SOLO, MettaNEWS – Sore itu, ratusan pedagang dan kuli panggul dari yang muda hingga tua duduk bersila melingkar di lantai 2 Pasar Gede Solo sisi Barat. Di tengahnya, 6 wadah sesaji tampak tertata rapi. Kepulan asap kecil dari dupa yang dibakar menyeruak.

Sejurus kemudian seorang pria berpeci memimpin doa. Mereka yang hadir lalu mengamini. Suasana menjadi khidmat dalam beberapa menit.

Tak berselang lama, seorang pria memakai udeng masuk di antara mereka yang duduk bersila. Sesaji-sesaji itu kemudian dibawanya pergi ke sisi belakang. Diletakkannya di atas meja panjang.

Dua perempuan kemudian sibuk membagi-bagi sesaji yang terdiri dari ayam panggang utuh, kembang, rambak kulit, buah jeruk, apel dan pisang serta ungkusan nasi putih ke dalam tujuh wadah kecil.
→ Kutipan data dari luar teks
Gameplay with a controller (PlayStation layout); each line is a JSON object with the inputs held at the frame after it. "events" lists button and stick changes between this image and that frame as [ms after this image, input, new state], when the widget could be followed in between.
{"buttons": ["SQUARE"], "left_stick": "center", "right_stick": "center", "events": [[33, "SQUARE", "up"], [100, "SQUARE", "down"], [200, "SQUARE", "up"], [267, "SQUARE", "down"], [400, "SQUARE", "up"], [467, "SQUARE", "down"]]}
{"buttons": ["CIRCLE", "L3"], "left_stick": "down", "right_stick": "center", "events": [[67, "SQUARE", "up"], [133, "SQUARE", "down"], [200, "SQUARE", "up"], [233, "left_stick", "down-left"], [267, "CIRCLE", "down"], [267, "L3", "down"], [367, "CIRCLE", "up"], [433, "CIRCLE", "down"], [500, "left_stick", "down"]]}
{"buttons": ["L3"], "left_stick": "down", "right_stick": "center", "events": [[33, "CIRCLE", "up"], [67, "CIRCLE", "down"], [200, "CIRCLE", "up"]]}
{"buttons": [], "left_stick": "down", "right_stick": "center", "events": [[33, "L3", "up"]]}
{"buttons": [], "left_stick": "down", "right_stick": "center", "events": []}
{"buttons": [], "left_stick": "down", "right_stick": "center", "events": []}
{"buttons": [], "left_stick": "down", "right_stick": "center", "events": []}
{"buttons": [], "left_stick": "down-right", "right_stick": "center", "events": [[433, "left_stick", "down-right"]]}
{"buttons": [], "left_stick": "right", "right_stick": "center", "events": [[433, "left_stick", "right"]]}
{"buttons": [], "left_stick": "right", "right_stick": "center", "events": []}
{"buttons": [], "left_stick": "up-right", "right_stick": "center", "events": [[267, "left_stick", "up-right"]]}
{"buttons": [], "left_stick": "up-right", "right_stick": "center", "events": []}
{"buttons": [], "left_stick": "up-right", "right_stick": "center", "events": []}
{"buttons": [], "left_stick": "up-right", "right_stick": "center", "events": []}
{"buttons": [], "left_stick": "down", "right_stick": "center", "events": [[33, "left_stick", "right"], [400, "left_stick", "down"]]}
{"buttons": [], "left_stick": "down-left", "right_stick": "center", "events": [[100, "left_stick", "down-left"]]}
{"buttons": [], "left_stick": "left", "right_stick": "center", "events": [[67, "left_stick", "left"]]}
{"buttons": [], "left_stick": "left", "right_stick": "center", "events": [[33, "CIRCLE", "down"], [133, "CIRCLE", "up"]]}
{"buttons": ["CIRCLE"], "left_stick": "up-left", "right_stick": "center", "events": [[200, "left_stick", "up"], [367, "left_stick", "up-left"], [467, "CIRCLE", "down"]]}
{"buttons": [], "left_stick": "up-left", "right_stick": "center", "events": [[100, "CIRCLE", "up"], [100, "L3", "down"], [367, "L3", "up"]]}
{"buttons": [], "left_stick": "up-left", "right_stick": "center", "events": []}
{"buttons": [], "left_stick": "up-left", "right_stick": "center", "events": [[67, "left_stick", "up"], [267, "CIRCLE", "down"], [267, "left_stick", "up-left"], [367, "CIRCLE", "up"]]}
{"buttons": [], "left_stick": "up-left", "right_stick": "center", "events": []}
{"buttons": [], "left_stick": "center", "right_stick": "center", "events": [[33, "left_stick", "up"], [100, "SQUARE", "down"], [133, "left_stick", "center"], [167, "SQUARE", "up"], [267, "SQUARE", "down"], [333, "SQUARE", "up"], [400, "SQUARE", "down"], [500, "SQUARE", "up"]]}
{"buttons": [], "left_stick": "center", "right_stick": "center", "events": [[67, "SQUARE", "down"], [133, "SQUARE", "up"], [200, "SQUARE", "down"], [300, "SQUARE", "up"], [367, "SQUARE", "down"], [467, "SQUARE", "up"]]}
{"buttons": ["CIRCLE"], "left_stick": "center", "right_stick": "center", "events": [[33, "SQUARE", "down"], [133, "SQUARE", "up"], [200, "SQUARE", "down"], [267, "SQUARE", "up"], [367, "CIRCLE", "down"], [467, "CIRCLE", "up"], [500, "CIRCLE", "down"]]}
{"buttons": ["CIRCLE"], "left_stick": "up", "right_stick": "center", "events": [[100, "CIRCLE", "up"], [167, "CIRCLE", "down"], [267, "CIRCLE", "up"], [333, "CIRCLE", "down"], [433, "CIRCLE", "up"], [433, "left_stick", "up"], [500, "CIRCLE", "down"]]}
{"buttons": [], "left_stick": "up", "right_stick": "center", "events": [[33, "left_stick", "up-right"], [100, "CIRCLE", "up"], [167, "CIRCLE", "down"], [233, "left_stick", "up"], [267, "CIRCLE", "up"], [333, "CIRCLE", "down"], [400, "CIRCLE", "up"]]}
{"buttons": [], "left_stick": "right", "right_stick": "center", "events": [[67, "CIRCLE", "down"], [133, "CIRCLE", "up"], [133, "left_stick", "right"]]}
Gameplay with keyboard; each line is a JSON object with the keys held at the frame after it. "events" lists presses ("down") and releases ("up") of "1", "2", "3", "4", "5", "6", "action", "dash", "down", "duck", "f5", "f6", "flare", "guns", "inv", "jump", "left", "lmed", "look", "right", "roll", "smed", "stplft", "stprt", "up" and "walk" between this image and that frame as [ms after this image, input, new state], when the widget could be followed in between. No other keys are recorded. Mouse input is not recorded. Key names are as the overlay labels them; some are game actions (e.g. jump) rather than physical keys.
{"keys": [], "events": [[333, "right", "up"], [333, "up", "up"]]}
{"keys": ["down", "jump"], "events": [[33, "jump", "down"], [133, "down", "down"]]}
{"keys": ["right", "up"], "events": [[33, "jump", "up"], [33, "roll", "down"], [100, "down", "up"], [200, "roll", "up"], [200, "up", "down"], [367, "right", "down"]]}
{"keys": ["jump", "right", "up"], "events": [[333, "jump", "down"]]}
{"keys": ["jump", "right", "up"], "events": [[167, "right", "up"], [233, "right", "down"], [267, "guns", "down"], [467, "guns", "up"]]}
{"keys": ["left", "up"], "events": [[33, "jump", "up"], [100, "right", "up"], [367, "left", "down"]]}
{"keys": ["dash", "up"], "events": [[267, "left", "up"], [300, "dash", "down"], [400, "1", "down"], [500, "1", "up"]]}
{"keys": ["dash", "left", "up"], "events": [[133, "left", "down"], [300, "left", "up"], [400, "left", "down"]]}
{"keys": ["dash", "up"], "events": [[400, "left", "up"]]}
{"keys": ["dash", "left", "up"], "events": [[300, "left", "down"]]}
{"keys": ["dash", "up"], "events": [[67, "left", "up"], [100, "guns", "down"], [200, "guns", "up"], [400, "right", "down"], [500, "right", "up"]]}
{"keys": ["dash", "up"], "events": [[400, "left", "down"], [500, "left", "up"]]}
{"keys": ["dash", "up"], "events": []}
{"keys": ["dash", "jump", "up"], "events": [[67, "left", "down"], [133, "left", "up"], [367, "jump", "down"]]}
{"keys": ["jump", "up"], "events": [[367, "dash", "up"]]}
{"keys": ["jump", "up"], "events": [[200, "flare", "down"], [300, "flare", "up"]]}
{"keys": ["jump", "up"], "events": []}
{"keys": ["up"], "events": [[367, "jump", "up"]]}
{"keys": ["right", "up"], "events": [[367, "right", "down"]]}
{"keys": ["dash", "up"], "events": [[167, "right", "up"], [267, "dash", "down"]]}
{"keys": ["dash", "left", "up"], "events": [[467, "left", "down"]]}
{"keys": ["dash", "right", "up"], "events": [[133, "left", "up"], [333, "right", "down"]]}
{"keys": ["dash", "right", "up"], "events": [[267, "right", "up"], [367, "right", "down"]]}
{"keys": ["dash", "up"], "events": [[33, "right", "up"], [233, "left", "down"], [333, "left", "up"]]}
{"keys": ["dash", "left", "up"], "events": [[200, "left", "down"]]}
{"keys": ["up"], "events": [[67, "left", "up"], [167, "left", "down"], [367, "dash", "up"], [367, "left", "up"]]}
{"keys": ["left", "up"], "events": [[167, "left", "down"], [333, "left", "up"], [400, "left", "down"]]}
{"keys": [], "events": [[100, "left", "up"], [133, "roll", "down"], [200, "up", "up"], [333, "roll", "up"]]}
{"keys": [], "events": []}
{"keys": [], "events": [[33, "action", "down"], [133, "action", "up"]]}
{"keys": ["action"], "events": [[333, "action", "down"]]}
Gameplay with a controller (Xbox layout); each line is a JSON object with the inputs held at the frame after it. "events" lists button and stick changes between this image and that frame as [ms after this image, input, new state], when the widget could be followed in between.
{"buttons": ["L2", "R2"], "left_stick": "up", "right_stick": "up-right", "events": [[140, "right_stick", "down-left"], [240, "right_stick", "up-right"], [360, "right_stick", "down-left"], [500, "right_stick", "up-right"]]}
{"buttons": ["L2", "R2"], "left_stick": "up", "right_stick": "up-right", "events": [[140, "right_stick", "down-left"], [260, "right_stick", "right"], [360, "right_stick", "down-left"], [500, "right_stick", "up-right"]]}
Perempuan lain berbagi tugas membagi kotak nasi berwarna coklat beserta minuman mineral ke ratusan pedagang dan kuli panggul yang hadir. Sesaat satu per satu mulai berpamitan.

Apa yang baru saja digelar merupakan Kenduri Sura. Paguyuban pedagang Pasar Gede Solo sisi Barat percaya tradisi ini dapat membawa kebaikan bagi mereka yang mencari rupiah dari pasar ini.

“Ini kita seluruh pedagang Pasar Gede mengadakan acara Kenduri Sura dengan tujuan kita doa bersama untuk keselamatan seluruh pedagang di sini,” ujar Ketua Koperasi Pasar Gede Solo, Suyatni (53) kepada MettaNEWS, Kamis (20/7/2023).

Sebarkan 7 Cok Bakal di 7 Titik Pasar Gede

Pasar Gede
Peletakan cok bakal di Tugu Jam Pasar Gede Solo usai Kenduri Sura , Kamis (20/7/2023) | MettaNEWS / Adinda Wardani

Dikatakan Suyatni Kenduri Sura merupakan cara untuk nguri-uri kebudayaan Jawa yang tidak boleh punah. Pun tradisi ini telah berjalan sejak dahulu. Jauh sebelum Pasar Gede berada di zaman semodern ini.

“Ini sudah ada turun-temurun sejak nenek moyang. Kebetulan mbah saya sudah berjualan di sini sejak tahun 70. Tiap tahun di bulan Sura itu selalu mengadakan acara kenduri dan doa bersama di mana ini semua didukung oleh seluruh pedagang. Baik pedagang ataupun kuli panggul semua yang bekerja di Pasar Gede ini,” paparnya.

Mereka menyebut sesaji-sesaji tadi sebagai cok bakal yang akan ditempatkan di tujuh titik Pasar Gede Solo. Dengan harapan mereka dapat meraih berkah keselamatan dalam mengais rezeki yang barokah.

“Ada ritual ada sesaji yang berupa cok bakal kenduri kita ambil yang pucuknya itu kita ambil kita taruh di 7 titik Pasar Gede. Harapannya kita ke depan untuk seluruh pedagang atau semua yang berkarya di Pasar Gede ini semuanya mendapatkan kesejahteraan,” terangnya.

Ketua Paguyuban Pasar Gede, Jumadi bertugas untuk meletakkan 7 cok bakal ke 6 titik di Pasar Gede sisi Barat dan 1 cok bakal di Tugu Jam. 6 titik di mulai dari lantai dua dan dilanjut ke sisi-sisi Pasar Gede lantai 1.

“Harapan kami dengan adanya tasyakuran dan kenduri yang dilaksanakan setiap tahun ini menjadikan seluruh pedagang itu sehat pekerjaannya. Lancar segala sesuatunya mendapatkan yang terbaik dari yang kuasa atau yang mbahu rekso di Pasar Gede ini. Kami anggap mereka penting, membawa berkah yang besar,” kata Jumadi.